Some young men join armed groups to receive a salary. The PIJ pays its members from $1,000 to $3,000 a month, Mustafa said.

The financial incentives have drawn young men from outside the camp.

Palestinians look at the damage following an Israeli airstrike in the West Bank Jenin refugee camp, Saturday, May 18
Palestinians check their homes destroyed in an Israeli air strike in the Jenin refugee camp on May 18, 2024 [Majdi Mohammed/AP Photo]

“What we have seen since last July is that a lot of these guys are coming from other localities, … which then creates a contentious relationship because it is one thing if you are [a civilian] dying for [the actions] of your brother or son.

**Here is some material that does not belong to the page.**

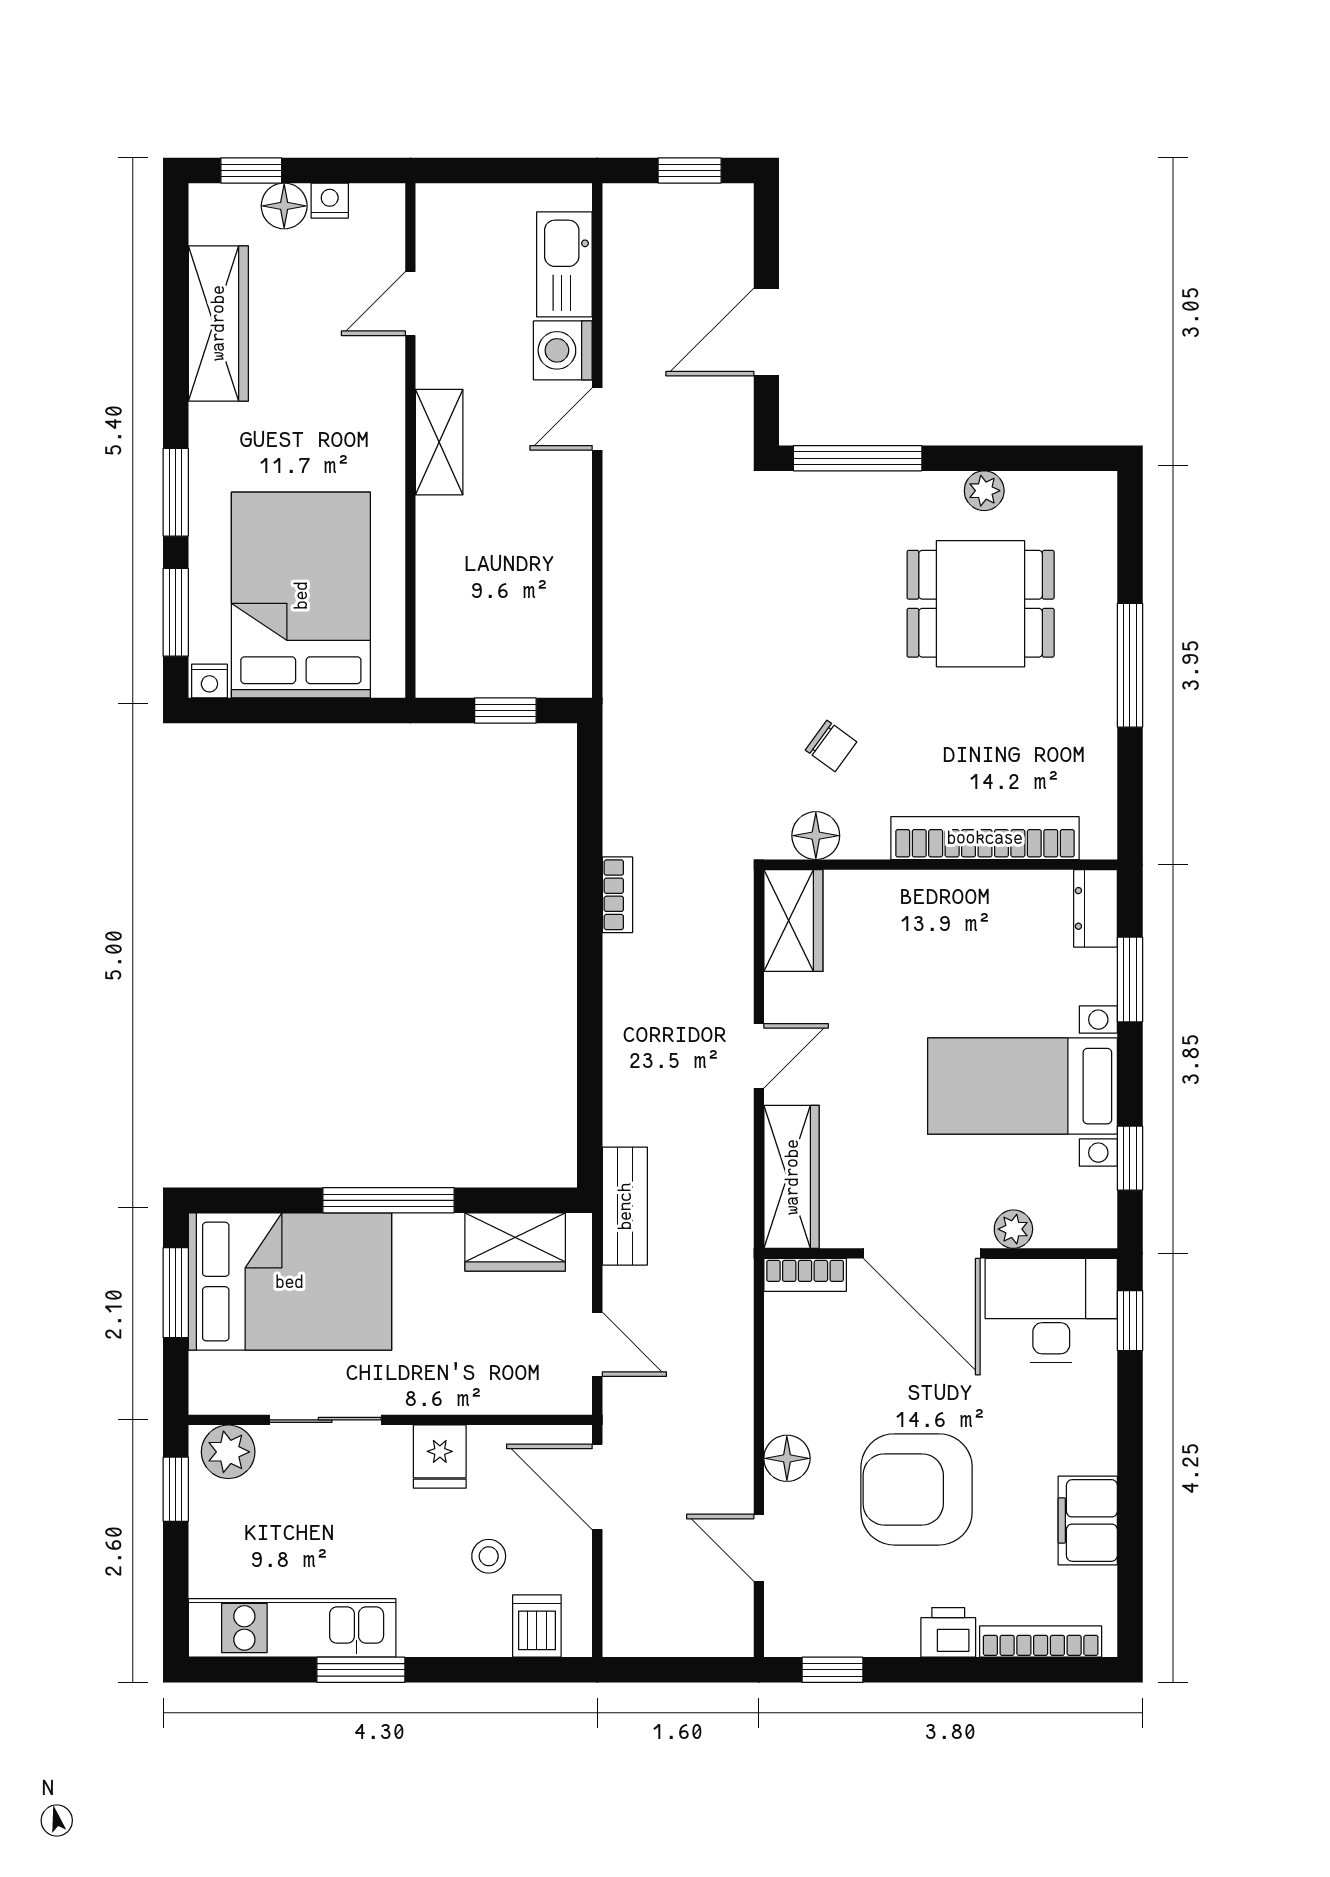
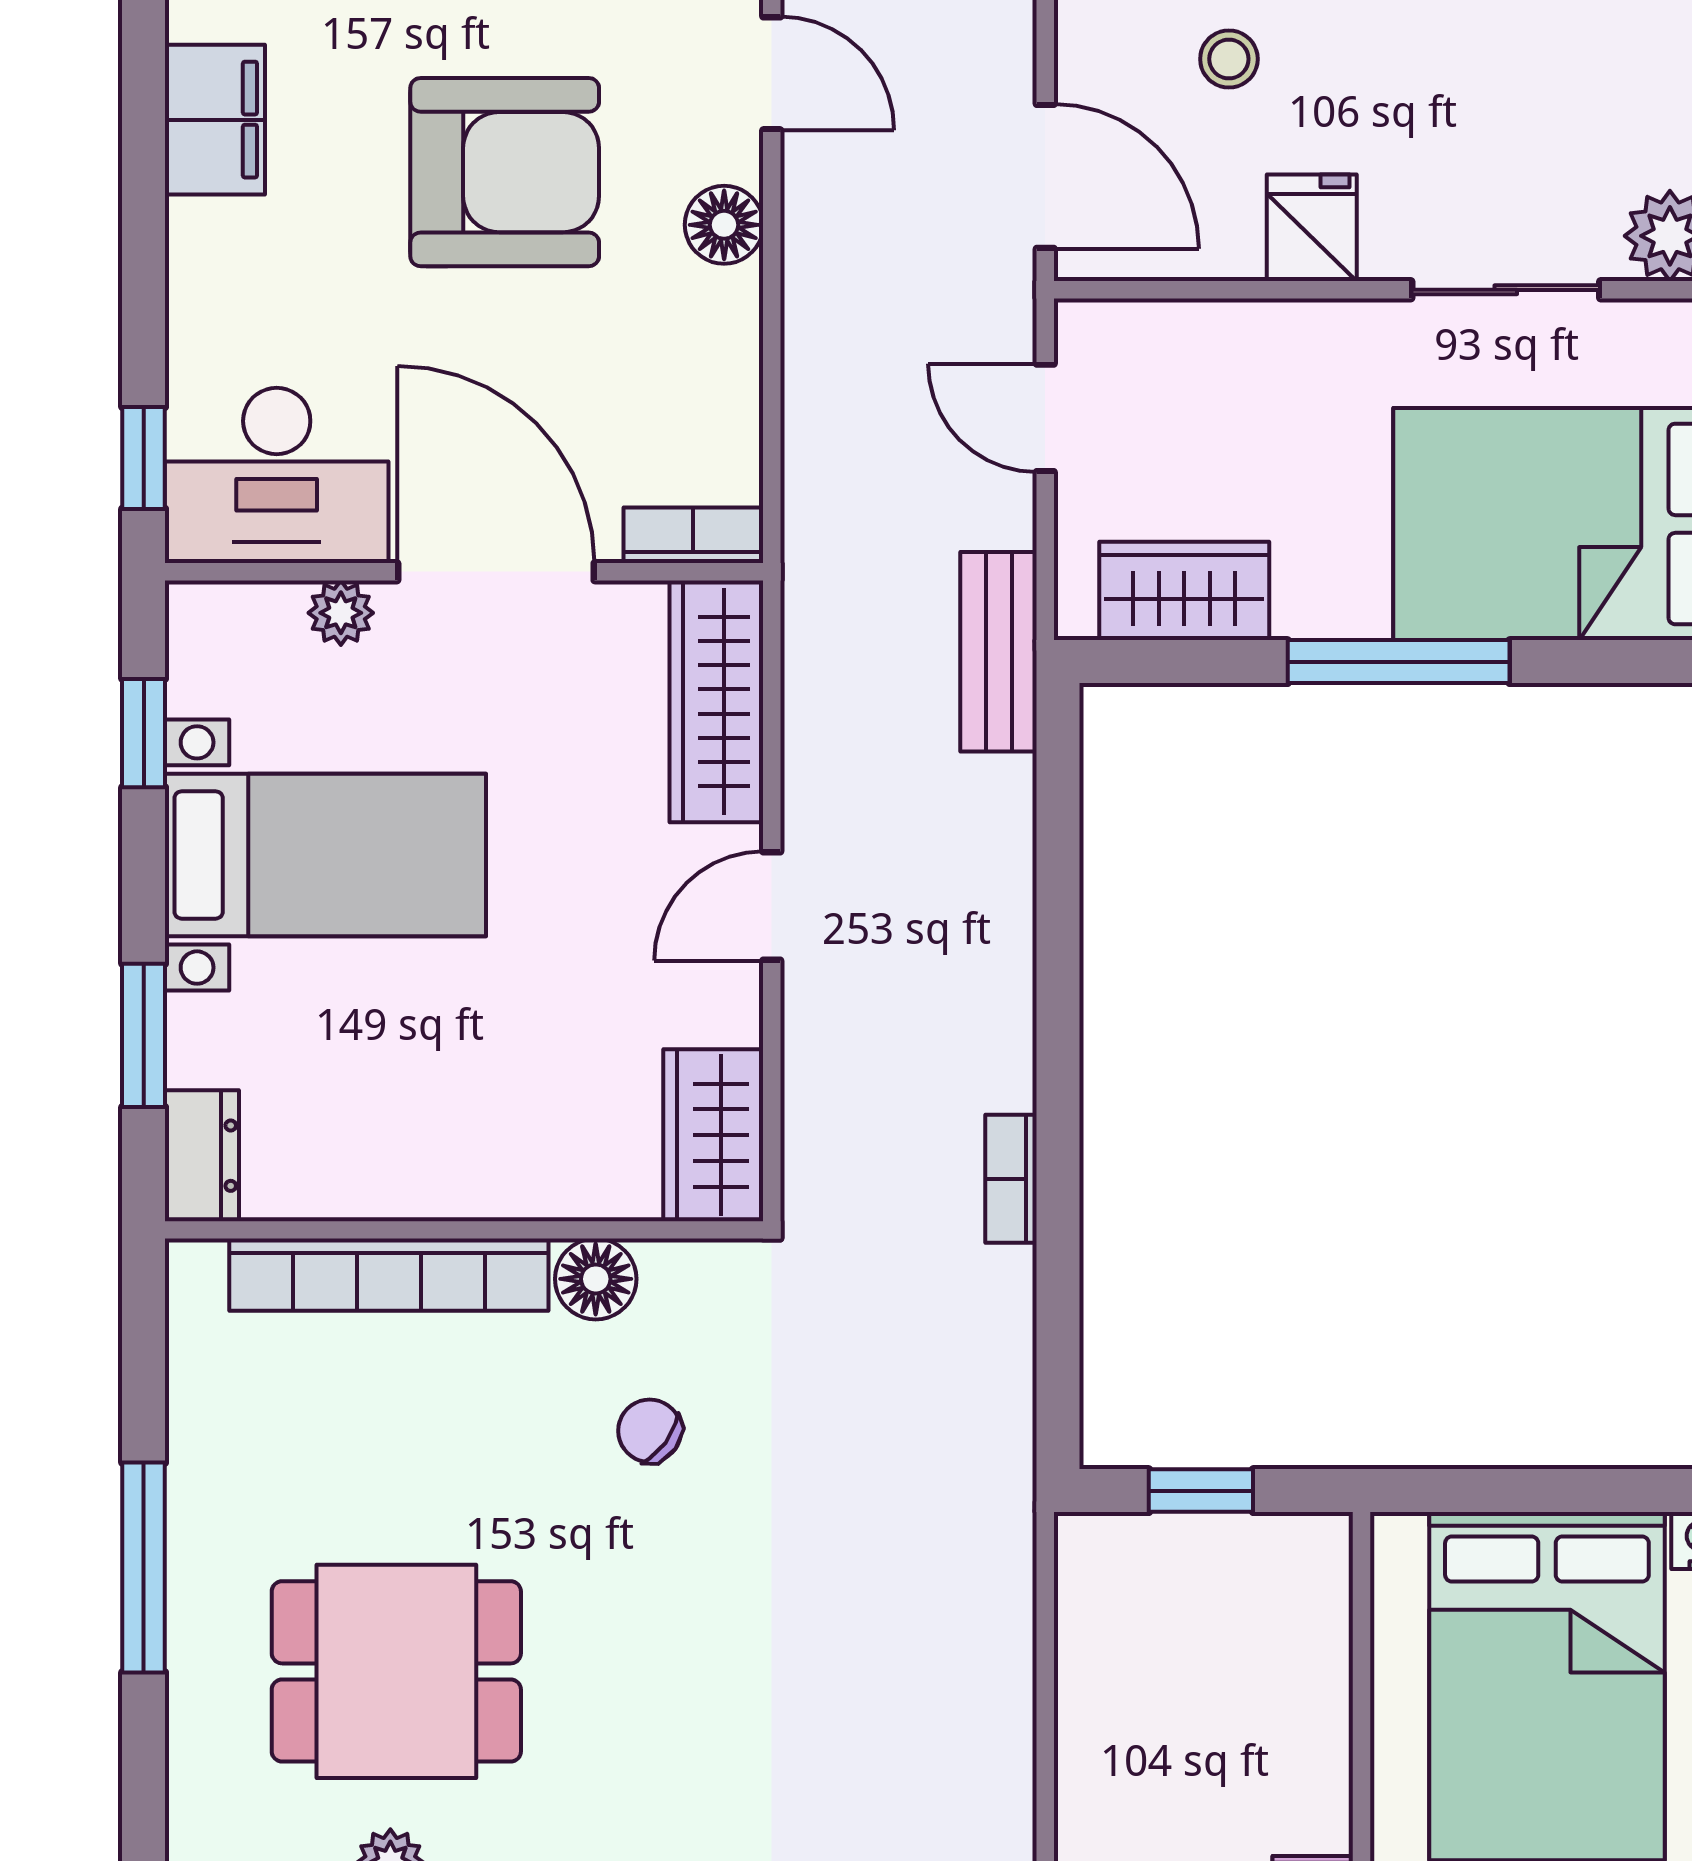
floor lamp: (816, 836) -> (596, 1279), moved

“It’s another when you don’t know who these guys are,” she told Al Jazeera.

Shuabi said Israel punishes civilians in the camp in the hope that they will turn against the resistance fighters. He explained that, in particular, Israel intentionally destroys neighbourhoods, roads and homes as part of a broader strategy to displace Palestinians from the Jenin camp gradually.

In July, a substantial Israeli operation against the camp led to the displacement of 3,000 people, according to the UN.

Those who stayed in the camp faced an acute lack of services after Israel deliberately destroyed water pumps and electricity grids.

Shuabi believes that Israel’s strategy is backfiring.

More young Palestinians are joining resistance groups to avenge loved ones or to defend their families and communities from Israel’s raids, he said.

“Families of martyrs – even if they are feeling pain – understand why their brothers [or sons] or other family members are getting involved in the resistance,” he told Al Jazeera.

“Even if they’re not a member of the resistance, they’re being targeted. They figure that they might as well die with pride by being a member of the resistance.”